Numbers feel like proof. Make them surprising and specific. Round numbers feel made up; specific numbers feel real.

Examples:

  • "67% of patients prefer WhatsApp over phone calls."
  • "In 2017, eight researchers wrote eight pages that changed everything."
  • "It took ChatGPT five days to reach a million users. TV took 13 years."

4. Question loop

A question whose answer is the entire video. The viewer must keep watching to close the loop.

Examples:

  • "Why did 47% of dentists quit in 2024?"
  • "What happens when you give an AI a calendar and a phone?"
  • "Could one paper from 2017 explain everything happening today?"

5. Pattern interrupt with rapid cuts

Cut between 4-6 unrelated frames in 2 seconds. The lack of pattern IS the pattern. Brain interprets as "novelty," watches longer.

Best for: topics where no single visual is strong enough on its own (e.g. broad subjects like "the rise of AI," "the future of work").

Example for "Evolution of AI":

  • Anchor 1 (0.0-0.5s): "...artificial intelligence..."
  • Anchor 2 (0.5-1.0s): "...AI..."
  • Anchor 3 (1.0-1.5s): "...AI..."
  • Anchor 4 (1.5-2.0s): "...AI..."
  • Anchor 5 (2.0-2.5s): "...AI..."
  • Anchor 6 (2.5-3.0s): "...AI..."

The viewer has heard "AI" 6 times in 3 seconds. They are now committed.

What hooks must NEVER do

  1. Never start with a logo animation. Logo at the START of a video is the universal scroll signal.
  2. Never start with "Hi everyone" / "In this video we'll" / "Have you ever wondered..." These are training videos for the algorithm to deprioritize you.
  3. Never start with slow build-ups. Music fade-in + slow zoom on a city + soft narration is a hook only for documentaries longer than 10 minutes.
  4. Never start with text alone, unfilled, motionless. Text should arrive WITH a visual. A static title card at frame 0 is a slowdown.
  5. Never explain what the video is about. The hook should make the viewer FEEL what the video is about.

How to write a hook

When asked to write a hook, follow this process:

  1. State the topic in one sentence. What is this video about?
  2. State the emotion the viewer should feel by second 3. Curiosity? Awe? Anger? Validation?
  3. Pick the pattern from the 5 above that best produces that emotion.
  4. Draft the first 3 seconds with: (a) what the viewer sees, (b) what the viewer hears, (c) the on-screen text if any.
  5. Test it against the cold-start question: "If I had no context and saw only this 3 seconds, would I watch the next 3?"

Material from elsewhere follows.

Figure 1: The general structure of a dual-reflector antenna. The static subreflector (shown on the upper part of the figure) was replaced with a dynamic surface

If the answer to step 5 is anything other than "yes, immediately," rewrite.

How to review a hook

When asked to review an existing hook, check:

  • Does the first frame have a visual element that wouldn't appear in 99% of other videos?
  • Does the hook contain a verb or noun the viewer doesn't expect?
  • Could the hook stand alone on a billboard and still make sense?
  • Is anything happening between frame 0 and frame 30 (the first half second)?
  • Does the audio have content (word, sound, beat) within the first 0.5 seconds?
  • Does the hook open a curiosity loop the body of the video closes?

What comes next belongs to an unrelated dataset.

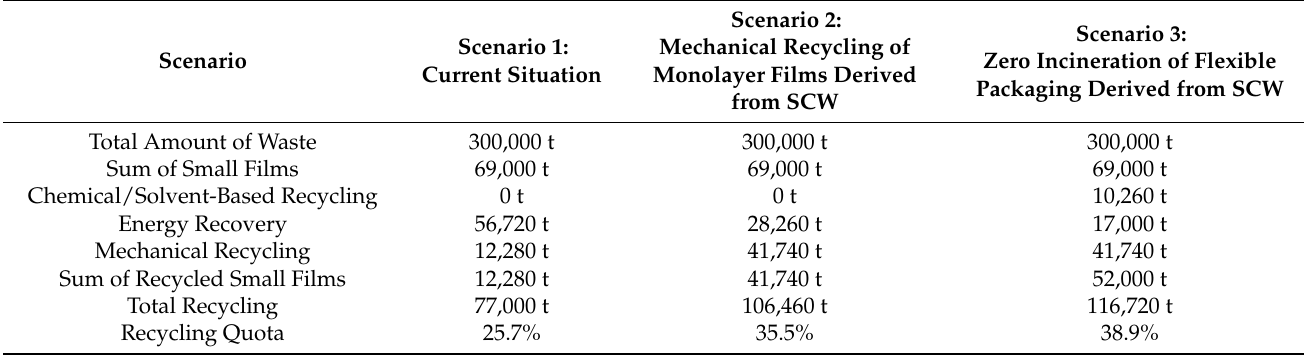
Table 6. Results of the critical factors of all evaluated scenarios in tabular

If any answer is "no," surface it as a critical issue.

Hook duration enforcement

In @zavis/remotion-kit/brand:

PACING.hook = 3.0  // total hook duration
PACING.hookCutMin = 0.4  // fastest cut allowed in a hook
PACING.hookCutMax = 1.2  // slowest cut allowed in a hook

Templates should validate that the first 3 seconds contain at least 1 cut (most should have 3-6).

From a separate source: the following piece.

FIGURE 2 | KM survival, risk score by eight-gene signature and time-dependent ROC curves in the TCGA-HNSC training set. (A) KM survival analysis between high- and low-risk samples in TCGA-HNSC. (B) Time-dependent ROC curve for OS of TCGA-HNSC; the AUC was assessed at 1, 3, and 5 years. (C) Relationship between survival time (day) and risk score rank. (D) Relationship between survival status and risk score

When the topic is "boring"

Boring topics (B2B SaaS features, compliance, technical specs) make weak hooks if you describe them. Strong hooks come from:

  • The CONSEQUENCE if the topic doesn't get attention
  • The COST of doing it the old way
  • The PERSON whose life changes when the topic is solved
  • The SURPRISING fact most people don't know about the topic

Never hook with the topic itself. Hook with what the topic does to people.